Quantity | Ingredient |
---|---|
1 Pack | Oh So Sweet Spinach |
1 Pack | Kick'n Micro Mustard |
1/2 Cup | Asian Pickled Cucumber |
2 | Radishes, thinly sliced |
4 | Black Sesame Coated Eggs, halved |
3/4 Cup | Sesame Roasted Chickpeas |
Sesame Ginger Dressing, to taste |
Quantity | Ingredient |
---|---|
1 | Cucumber, thinly sliced |
2 | Scallions, thinly sliced |
1/4 Cup | Rice Wine Vinegar |
2 Tbsp | Soy Sauce |
1 Tbsp | Sugar |
1 Tsp | Sesame Oil |
Quantity | Ingredient |
---|---|
4 | Eggs |
1 Cup | Black Sesame Seeds, toasted |
Quantity | Ingredient |
---|---|
16 oz. | Canned Chickpeas |
1 Tbsp | Olive Oil |
1/2 Tbsp | Sesame Oil |
1/4 Tsp | Garlic Powder |
1/4 Tsp | Salt |
1 Tsp | Sesame Seeds |
1/2 Tsp | Soy Sauce |
Quantity | Ingredient |
---|---|
3 Cloves | Garlic, minced |
2 Tbsp | Ginger, minced |
3/4 Cup | Olive Oil |
1/3 Cup | Rice Wine Vinegar |
1/2 Cup | Soy Sauce |
2 Tbsp | Honey |
1/4 Cup | Water |
Mix GoodLeaf Oh So Sweet Spinach and Kick’n Micro Mustard.
Prep additional ingredients and add to green mix.

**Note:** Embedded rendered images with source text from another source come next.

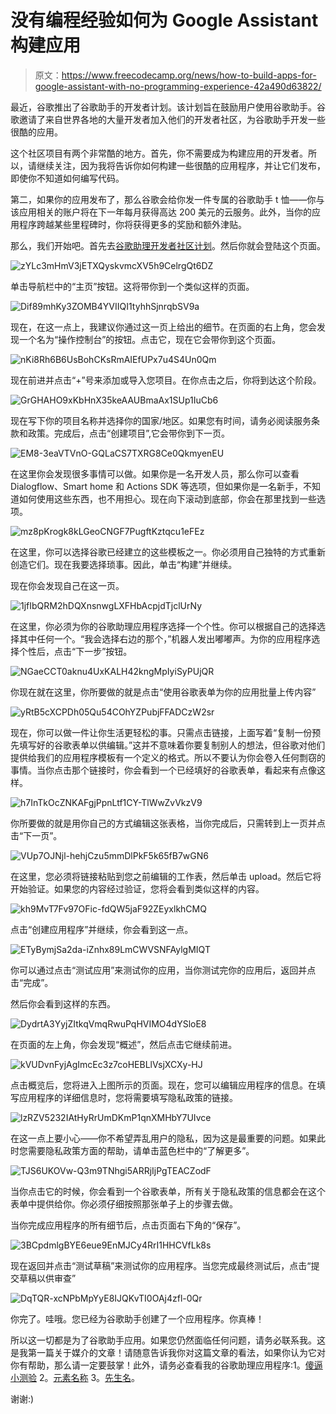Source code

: # 没有编程经验如何为 Google Assistant 构建应用

> 原文：<https://www.freecodecamp.org/news/how-to-build-apps-for-google-assistant-with-no-programming-experience-42a490d63822/>

最近，谷歌推出了谷歌助手的开发者计划。该计划旨在鼓励用户使用谷歌助手。谷歌邀请了来自世界各地的大量开发者加入他们的开发者社区，为谷歌助手开发一些很酷的应用。

这个社区项目有两个非常酷的地方。首先，你不需要成为构建应用的开发者。所以，请继续关注，因为我将告诉你如何构建一些很酷的应用程序，并让它们发布，即使你不知道如何编写代码。

第二，如果你的应用发布了，那么谷歌会给你发一件专属的谷歌助手 t 恤——你与该应用相关的账户将在下一年每月获得高达 200 美元的云服务。此外，当你的应用程序跨越某些里程碑时，你将获得更多的奖励和额外津贴。

那么，我们开始吧。首先去[谷歌助理开发者社区计划](https://developers.google.com/actions/community/overview?utm_source=devsite&utm_medium=hpp&utm_campaign=googleassistantdevcommunity_feb18)。然后你就会登陆这个页面。

![zYLc3mHmV3jETXQyskvmcXV5h9CelrgQt6DZ](img/0fa0403c6df047b26a74992037067b9e.png)

单击导航栏中的“主页”按钮。这将带你到一个类似这样的页面。

![Dif89mhKy3ZOMB4YVIIQI1tyhhSjnrqbSV9a](img/9a619917f7fd01ec350313d31a0c0fc4.png)

现在，在这一点上，我建议你通过这一页上给出的细节。在页面的右上角，您会发现一个名为“操作控制台”的按钮。点击它，现在它会带你到这个页面。

![nKi8Rh6B6UsBohCKsRmAIEfUPx7u4S4Un0Qm](img/22c9559f4d58f7e73ddb852a2c064bd1.png)

现在前进并点击“+”号来添加或导入您项目。在你点击之后，你将到达这个阶段。

![GrGHAHO9xKbHnX35keAAUBmaAx1SUp1IuCb6](img/8eca97badebad80cdf9ccbafebbd41e0.png)

现在写下你的项目名称并选择你的国家/地区。如果您有时间，请务必阅读服务条款和政策。完成后，点击“创建项目”,它会带你到下一页。

![EM8-3eaVTVnO-GQLaCS7TXRG8Ce0QkmyenEU](img/bfdafb0876d1743f2e585465b3bb5dea.png)

在这里你会发现很多事情可以做。如果你是一名开发人员，那么你可以查看 Dialogflow、Smart home 和 Actions SDK 等选项，但如果你是一名新手，不知道如何使用这些东西，也不用担心。现在向下滚动到底部，你会在那里找到一些选项。

![mz8pKrogk8kLGeoCNGF7PugftKztqcu1eFEz](img/6c7f4de051ec653f36df50b4890bee00.png)

在这里，你可以选择谷歌已经建立的这些模板之一。你必须用自己独特的方式重新创造它们。现在我要选择琐事。因此，单击“构建”并继续。

现在你会发现自己在这一页。

![1jfIbQRM2hDQXnsnwgLXFHbAcpjdTjclUrNy](img/da7d7ef303db9b7541883aef40cf06a9.png)

在这里，你必须为你的谷歌助理应用程序选择一个个性。你可以根据自己的选择选择其中任何一个。“我会选择右边的那个，”机器人发出嘟嘟声。为你的应用程序选择个性后，点击“下一步”按钮。

![NGaeCCT0aknu4UxKALH42kngMpIyiSyPUjQR](img/96b893f02800b6084ac6a935b7cab96c.png)

你现在就在这里，你所要做的就是点击“使用谷歌表单为你的应用批量上传内容”

![yRtB5cXCPDh05Qu54COhYZPubjFFADCzW2sr](img/e917308da1d832de808768b07c5b2a5b.png)

现在，你可以做一件让你生活更轻松的事。只需点击链接，上面写着“复制一份预先填写好的谷歌表单以供编辑。”这并不意味着你要复制别人的想法，但谷歌对他们提供给我们的应用程序模板有一个定义的格式。所以不要认为你会卷入任何剽窃的事情。当你点击那个链接时，你会看到一个已经填好的谷歌表单，看起来有点像这样。

![h7InTkOcZNKAFgjPpnLtf1CY-TlWwZvVkzV9](img/795e815f0f589c6ecca194cecf6ca6b6.png)

你所要做的就是用你自己的方式编辑这张表格，当你完成后，只需转到上一页并点击“下一页”。

![VUp7OJNjl-hehjCzu5mmDlPkF5k65fB7wGN6](img/f3f86b5263f8b387c0bd4fe03460365d.png)

在这里，您必须将链接粘贴到您之前编辑的工作表，然后单击 upload。然后它将开始验证。如果您的内容经过验证，您将会看到类似这样的内容。

![kh9MvT7Fv97OFic-fdQW5jaF92ZEyxlkhCMQ](img/8b60e1bd6d3611b34b6fc293315a209d.png)

点击“创建应用程序”并继续，你会看到这一点。

![ETyBymjSa2da-iZnhx89LmCWVSNFAylgMIQT](img/b21325e8c8e493c21510350508042c7b.png)

你可以通过点击“测试应用”来测试你的应用，当你测试完你的应用后，返回并点击“完成”。

然后你会看到这样的东西。

![DydrtA3YyjZItkqVmqRwuPqHVIMO4dYSloE8](img/e107ec55a71c080d9c45ea5106e1683c.png)

在页面的左上角，你会发现“概述”，然后点击它继续前进。

![kVUDvnFyjAgImcEc3z7coHEBLlVsjXCXy-HJ](img/d371fd30be32e6f52c67a30804838639.png)

点击概览后，您将进入上图所示的页面。现在，您可以编辑应用程序的信息。在填写应用程序的详细信息时，您将需要填写隐私政策的链接。

![lzRZV5232IAtHyRrUmDKmP1qnXMHbY7UIvce](img/caf5fb2ac7a52d598d9cee4482ceca6e.png)

在这一点上要小心——你不希望弄乱用户的隐私，因为这是最重要的问题。如果此时您需要隐私政策方面的帮助，请单击蓝色栏中的“了解更多”。

![TJS6UKOVw-Q3m9TNhgi5ARRjIjPgTEACZodF](img/24a29cfc8ad9265e80ac7041f2cce08e.png)

当你点击它的时候，你会看到一个谷歌表单，所有关于隐私政策的信息都会在这个表单中提供给你。你必须仔细按照那张单子上的步骤去做。

当你完成应用程序的所有细节后，点击页面右下角的“保存”。

![3BCpdmlgBYE6eue9EnMJCy4RrI1HHCVfLk8s](img/7ffa2471f536f5b1d56612e539c35fb7.png)

现在返回并点击“测试草稿”来测试你的应用程序。当您完成最终测试后，点击“提交草稿以供审查”

![DqTQR-xcNPbMpYyE8IJQKvTI0OAj4zfl-0Qr](img/1495f531031163e3cde5163527b3ba49.png)

你完了。哇哦。您已经为谷歌助手创建了一个应用程序。你真棒！

所以这一切都是为了谷歌助手应用。如果您仍然面临任何问题，请务必联系我。这是我第一篇关于媒介的文章！请随意告诉我你对这篇文章的看法，如果你认为它对你有帮助，那么请一定要鼓掌！此外，请务必查看我的谷歌助理应用程序:1。[傻逼小测验](https://assistant.google.com/services/a/uid/0000004882ce65f5?hl=en&source=web) 2。[元素名称](https://assistant.google.com/services/a/uid/0000007906e49354?hl=en&source=web) 3。[先生名](https://assistant.google.com/services/a/uid/0000004afb06ddfc?hl=en&source=web)。

谢谢:)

Add sesame ginger dressing and enjoy!
Asian Pickled Cucumber:
In medium bowl, whisk together vinegar, soy, sugar and sesame oil. Add sliced cucumbers, scallions to bowl and toss well. Let sit at room temperature for at least 15 mins.
Black Sesame Coated Eggs:
Boil eggs until cooked through (8-10 min). Let cool. Remove shells. Roll eggs in a bowl of toasted black sesame seeds to coat.
Sesame Roasted Chickpeas:
Preheat oven to 400° F. Rinse and drain chickpeas. Pat dry with paper towel. Combine remaining ingredients and toss chickpeas. Spread out seasoned chickpeas onto baking sheet and roast for 20-30 mins, shaking pan throughout cook time.
Sesame Ginger Dressing:
In a jar, combine the garlic, ginger, olive oil, rice vinegar, soy sauce, honey, and water. Cover the jar with a tight fitting lid, and shake well. Remove lid, and heat jar in the microwave for 1 minute just to dissolve the honey. Let cool and shake well before serving. Store covered in the refrigerator.